Tuesday, 4 December 2012

Forgiveness


I don't really believe in second chance. I believe that people know what they are about to do, know the consequences but still do whatever the hell they want to.
But does forgiveness means a second chance? What if i forgive? Does that mean that Im starting to believe in second chance?
Well, the thing is, I've been hurt. Not only by you, but by her too. It was the worst thing that happened to me. I can still remember crying every single night for one whole week or even two. It was repeating all inside my head, over and over again. Then, i started to get used to it.
Australia was my new start. A new beginning, a new chapter of my life and I was so damn happy to get over all this shit and pretending. This atrocious memory can't even bring me down anymore because I am -that- happy. And I think this overflow of happiness helped me get over it. I definitely won't forget but maybe, just maybe, Im starting to forgive you. No hate no love. No one can ever hurt me. Im stronger than that, I can handle a lot worst than that. That's it. Just an awful-old-memory of my life. 
I believe its time to let go. What's the use of holding on to a bad memory? Whats the use of holding on to heavy memories? Heavy memories should be buried and I no longer tie any weights to my ankles.

Saturday, 1 December 2012

Sparks Fly


You. You are the best thing that happened to me. I am so grateful for having you in my everyday life.
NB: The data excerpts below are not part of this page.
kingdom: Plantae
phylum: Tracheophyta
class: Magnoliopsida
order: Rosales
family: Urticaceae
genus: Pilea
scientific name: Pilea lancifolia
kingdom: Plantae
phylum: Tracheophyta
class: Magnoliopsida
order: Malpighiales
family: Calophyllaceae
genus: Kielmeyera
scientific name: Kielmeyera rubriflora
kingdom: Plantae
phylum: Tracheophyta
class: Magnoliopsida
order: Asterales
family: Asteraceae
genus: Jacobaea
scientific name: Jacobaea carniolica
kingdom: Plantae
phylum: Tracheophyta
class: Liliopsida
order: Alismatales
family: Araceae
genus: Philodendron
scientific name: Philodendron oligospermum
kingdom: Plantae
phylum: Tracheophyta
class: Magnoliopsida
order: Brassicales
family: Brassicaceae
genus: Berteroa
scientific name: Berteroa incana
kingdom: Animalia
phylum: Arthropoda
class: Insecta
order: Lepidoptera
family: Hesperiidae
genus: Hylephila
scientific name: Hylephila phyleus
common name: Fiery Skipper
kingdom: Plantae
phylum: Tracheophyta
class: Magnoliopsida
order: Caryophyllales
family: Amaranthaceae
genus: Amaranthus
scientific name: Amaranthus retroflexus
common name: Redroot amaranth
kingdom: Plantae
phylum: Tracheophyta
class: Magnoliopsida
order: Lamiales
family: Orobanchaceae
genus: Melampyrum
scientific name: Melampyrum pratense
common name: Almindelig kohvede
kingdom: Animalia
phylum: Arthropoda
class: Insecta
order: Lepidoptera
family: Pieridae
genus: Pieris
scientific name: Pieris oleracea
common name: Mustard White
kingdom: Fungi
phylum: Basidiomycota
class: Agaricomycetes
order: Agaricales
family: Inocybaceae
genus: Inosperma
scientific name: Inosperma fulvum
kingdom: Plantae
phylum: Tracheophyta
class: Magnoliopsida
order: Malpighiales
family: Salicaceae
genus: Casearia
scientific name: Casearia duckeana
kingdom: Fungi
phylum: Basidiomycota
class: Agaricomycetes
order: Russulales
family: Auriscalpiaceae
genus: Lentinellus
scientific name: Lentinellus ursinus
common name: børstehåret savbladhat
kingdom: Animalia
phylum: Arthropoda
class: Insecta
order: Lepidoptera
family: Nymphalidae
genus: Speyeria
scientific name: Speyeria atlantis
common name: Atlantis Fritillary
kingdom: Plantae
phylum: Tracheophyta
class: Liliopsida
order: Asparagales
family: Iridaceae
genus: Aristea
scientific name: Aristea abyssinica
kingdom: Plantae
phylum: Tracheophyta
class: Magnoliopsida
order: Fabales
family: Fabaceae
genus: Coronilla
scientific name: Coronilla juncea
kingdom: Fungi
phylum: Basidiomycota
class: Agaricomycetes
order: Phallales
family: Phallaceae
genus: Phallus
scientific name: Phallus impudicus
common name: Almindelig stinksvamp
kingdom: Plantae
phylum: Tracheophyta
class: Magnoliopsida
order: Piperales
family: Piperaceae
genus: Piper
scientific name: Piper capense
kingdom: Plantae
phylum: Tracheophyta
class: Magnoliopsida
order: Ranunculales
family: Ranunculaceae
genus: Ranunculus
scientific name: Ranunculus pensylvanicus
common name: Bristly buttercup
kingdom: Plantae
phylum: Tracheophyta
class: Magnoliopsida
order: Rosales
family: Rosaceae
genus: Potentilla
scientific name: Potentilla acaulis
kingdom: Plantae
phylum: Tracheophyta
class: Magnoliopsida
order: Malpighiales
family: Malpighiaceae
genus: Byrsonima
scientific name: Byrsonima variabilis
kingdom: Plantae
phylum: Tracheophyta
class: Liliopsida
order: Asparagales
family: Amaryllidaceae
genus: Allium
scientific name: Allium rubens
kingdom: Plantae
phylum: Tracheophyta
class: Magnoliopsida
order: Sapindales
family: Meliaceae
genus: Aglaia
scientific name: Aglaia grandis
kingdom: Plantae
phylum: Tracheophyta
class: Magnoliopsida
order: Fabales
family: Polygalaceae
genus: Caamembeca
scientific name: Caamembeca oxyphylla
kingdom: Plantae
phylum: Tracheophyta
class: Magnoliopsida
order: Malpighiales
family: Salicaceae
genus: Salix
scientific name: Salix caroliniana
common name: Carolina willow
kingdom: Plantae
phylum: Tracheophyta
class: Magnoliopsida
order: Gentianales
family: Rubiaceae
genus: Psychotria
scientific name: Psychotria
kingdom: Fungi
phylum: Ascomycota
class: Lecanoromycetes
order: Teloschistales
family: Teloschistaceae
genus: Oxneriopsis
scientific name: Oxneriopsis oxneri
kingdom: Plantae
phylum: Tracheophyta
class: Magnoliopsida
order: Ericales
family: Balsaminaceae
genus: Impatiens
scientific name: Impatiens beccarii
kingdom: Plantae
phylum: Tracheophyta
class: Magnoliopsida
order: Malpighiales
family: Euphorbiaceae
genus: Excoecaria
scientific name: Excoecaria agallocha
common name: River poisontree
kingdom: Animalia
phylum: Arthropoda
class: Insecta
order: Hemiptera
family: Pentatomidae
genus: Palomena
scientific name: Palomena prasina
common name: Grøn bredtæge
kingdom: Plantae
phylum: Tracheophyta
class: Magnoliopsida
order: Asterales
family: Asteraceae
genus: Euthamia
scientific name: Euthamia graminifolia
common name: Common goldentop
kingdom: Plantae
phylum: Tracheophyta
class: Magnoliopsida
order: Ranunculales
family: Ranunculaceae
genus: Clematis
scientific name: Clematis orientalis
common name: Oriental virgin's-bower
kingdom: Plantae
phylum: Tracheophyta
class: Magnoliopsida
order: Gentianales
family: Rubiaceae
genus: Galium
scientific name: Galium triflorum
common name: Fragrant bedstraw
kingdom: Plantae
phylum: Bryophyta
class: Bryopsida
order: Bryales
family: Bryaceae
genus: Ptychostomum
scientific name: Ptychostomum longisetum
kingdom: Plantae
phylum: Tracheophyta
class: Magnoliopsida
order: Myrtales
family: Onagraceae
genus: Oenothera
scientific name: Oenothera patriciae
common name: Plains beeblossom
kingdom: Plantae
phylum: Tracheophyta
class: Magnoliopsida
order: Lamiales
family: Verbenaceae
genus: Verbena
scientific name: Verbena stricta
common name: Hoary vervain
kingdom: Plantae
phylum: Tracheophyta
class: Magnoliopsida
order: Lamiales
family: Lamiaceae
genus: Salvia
I still remember how we met, what we said, how you made me feel. It will probably sounds so cheesy and stuffs, but whatever. I love us. I love how we are around each other. I once said that no one will ever change me but Im so glad you did because Im proud of who i am today. You make me so happy that I cant even say why or how but you got that one thing that I won't be able to find in someone else. Like my mom said, you bring the best out of me. I've never seen myself as someone who actually care, who will fall in love and do all the cute cheesy couple things etc. But with you, its just simple. I don't have to hide, lie, pretend, fake or whatever. You're always by my side, comforting me, trusting me and believing in us. I wouldn't say we are the perfect couple even if we got everything we ever wanted and we never really fight, but we try our best to keep this relationship strong. I never believed in forever but it all changed. How can we love someone that much? The one person I can always count on, the one person who will cheer me up. You can't imagine how grateful I am. Look how far we are now. Look how comfortable we are with each other. Look how happy we make each other. 



Together we are strong and together we are unbreakable.






I love you moo. Always & Forever. Whatever happens.